So while it may not seem like much, it is a start. I prayed all day every time I thought about it “Lord, help me love more.” “Lord, show me who to love.” “Lord, what can I do to love them?” And honestly, I didn’t get much else today. I tried to smile more, held the door for some people, made conversation when I could, but nothing outstanding. It’s the little things that add up right? If every day I ask the Lord to continue to show me, to continue to help me love more, in theory, every day should be bigger and better than the day before.

My heart did get to feel love today. I teach high school juniors and seniors about child development and working in child care.
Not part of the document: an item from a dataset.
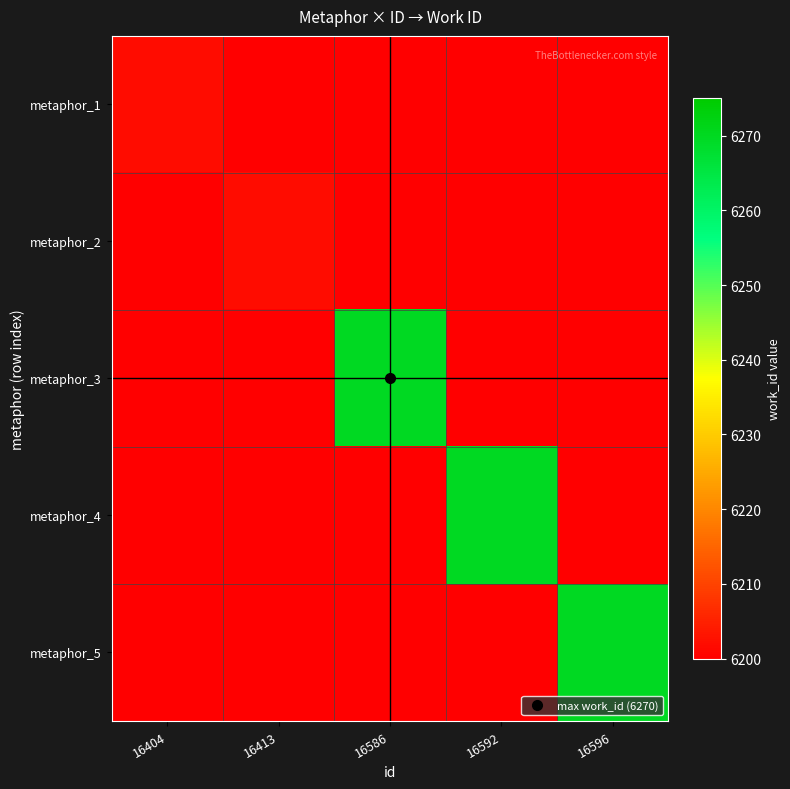

Which category has the lowest value in the metaphor_3 series?

16404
One of the projects they are working on right now requires them to plan an activity for a classroom that they help out in a few times a week. Today I got to observe my student and hang out with some pretty awesome third graders. I miss working with young kids; they are so innocent and so full of life. (So opposite of my students most days…) There was a little boy with a hearing problem that loved to love on the adults in the classroom. There was a little girl who could definitely have played Ramona from the movie Ramona and Beezus, if you have seen it you know what I mean. The children were respectful and kind and had a wonderful time doing the activity my student prepared for them. Those small things fill my heart with love each and every time.

I showed love in a very small way, and felt love in a big way today. I will not lay down completely exhausted because I used everything the Lord gave me today… maybe tomorrow.